I find it makes learning chords easier and faster and makes scales much more understandable because you know the notes you are playing before you play them.

I can't say where I downloaded it, because I got it free, but you can find it if you look.

Doesn't matter how good you play, this little tool will make you better.


----------



## fredyfreeloader (Dec 11, 2010)

Available from AbsouteFretboard.com for $49.95 US until May 31, pay by credit card or Paypal, Regular price $79.95 US after May 31. Also available for free on several download sites not sure if free one's full program or not.


----------



## Steadfastly (Nov 14, 2008)

Well, you convinced me. I downloaded the free version which is the starter version. If that goes well, I will upgrade to the full version.


----------



## LexxM3 (Oct 12, 2009)

Pricewise, it appears to always be $49.95 US. The "only until" date is updated by a few days every few days. That's a scammer move, therefore I am out.


----------



## Lola (Nov 16, 2014)

Fretboard Warrior works for me!


----------



## Steadfastly (Nov 14, 2008)

LexxM3 said:


> Pricewise, it appears to always be $49.95 US. The "only until" date is updated by a few days every few days. That's a scammer move, therefore I am out.


It's a very standard practice these days. It started over 20 years ago after one of the recessions. I believe it started with the clothing industry and ballooned from there. As I am sure your are not walking around naked, you have likely been a victim of this marketing scheme and not been aware of it.


----------



## BSTheTech (Sep 30, 2015)

There are phone apps that do the same thing for less and look like they were coded this century.


----------



## Steadfastly (Nov 14, 2008)

BSTheTech said:


> There are phone apps that do the same thing for less and look like they were coded this century.


What would you recommend?


----------



## BSTheTech (Sep 30, 2015)

There are a bunch in the iOS App Store. I think the one I used on my old iPad was Fret Wiz. It was for pay ($4) but there are free ones too.


----------



## Steadfastly (Nov 14, 2008)

BSTheTech said:


> There are a bunch in the iOS App Store. I think the one I used on my old iPad was Fret Wiz. It was for pay ($4) but there are free ones too.


Not an Apply guy. What about Android?


----------



## Lola (Nov 16, 2014)

Steadfastly said:


> Not an Apply guy. What about Android?


 Just google what you want for your android phone OR go to You tube!


----------



## Steadfastly (Nov 14, 2008)

Lola said:


> Just google what you want for your android phone OR go to You tube!


Yep. Thanks. I did that after my post. I just wondered if there was a better one than what I found but I took the top rated one. It's okay but not what I expected. I can figure out what note is where but I am slow at it.

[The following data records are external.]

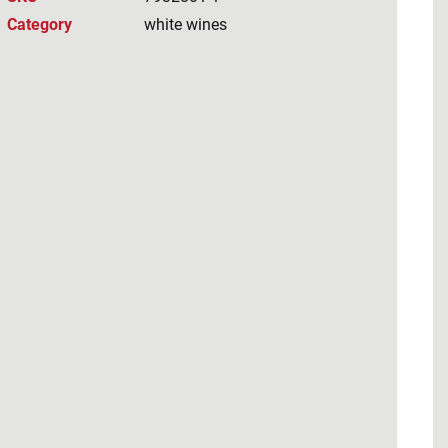
Category
white wines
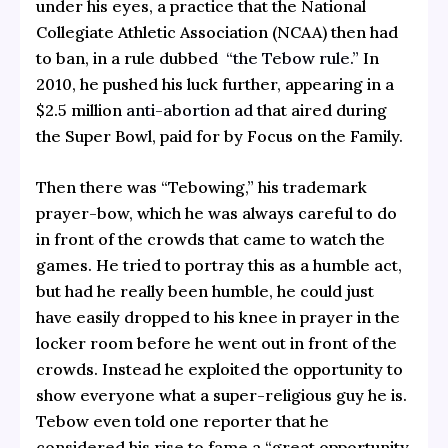
under his eyes, a practice that the National
Collegiate Athletic Association (NCAA) then had
to ban, in a rule dubbed
“the Tebow rule.”
In
2010, he pushed his luck further, appearing in a
$2.5 million
anti-abortion ad
that aired during
the Super Bowl, paid for by Focus on the Family.
Then there was “Tebowing,” his trademark
prayer-bow, which he was always careful to do
in front of the crowds that came to watch the
games. He tried to portray this as a humble act,
but had he really been humble, he could just
have easily dropped to his knee in prayer in the
locker room before he went out in front of the
crowds. Instead he exploited the opportunity to
show everyone what a super-religious guy he is.
Tebow even told one reporter that he
considered his rise to fame a “great opportunity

I guess I just need more practice at it.


----------



## Lola (Nov 16, 2014)

Steadfastly said:


> Yep. Thanks. I did that after my post. I just wondered if there was a better one than what I found but I took the top rated one. It's okay but not what I expected. I can figure out what note is where but I am slow at it. I guess I just need more practice at it.

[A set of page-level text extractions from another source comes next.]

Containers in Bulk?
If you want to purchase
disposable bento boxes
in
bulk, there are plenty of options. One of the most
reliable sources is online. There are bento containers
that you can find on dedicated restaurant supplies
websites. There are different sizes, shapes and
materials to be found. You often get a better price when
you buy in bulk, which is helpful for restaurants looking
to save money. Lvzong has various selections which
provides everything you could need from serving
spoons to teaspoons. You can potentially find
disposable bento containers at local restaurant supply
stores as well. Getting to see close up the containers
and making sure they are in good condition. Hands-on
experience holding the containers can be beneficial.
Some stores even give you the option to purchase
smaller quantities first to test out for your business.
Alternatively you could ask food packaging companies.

That's why I love Fret board Warrior! It is a game and because it is I learn at a quicker pace and retain more information


----------



## Steadfastly (Nov 14, 2008)

Lola said:


> That's why I love Fret board Warrior! It is a game and because it is I learn at a quicker pace and retain more information


So is the App I downloaded. It puts a ? on a fret and you have to guess what the note is. Is that similar to Fretboard Warrior?


----------



## Lola (Nov 16, 2014)

Fret board warrior puts a visual dot on the note and simultaneously sounds out the note! You can play in 2, 5 and 10 minute increments! 

And best of all it's free!


----------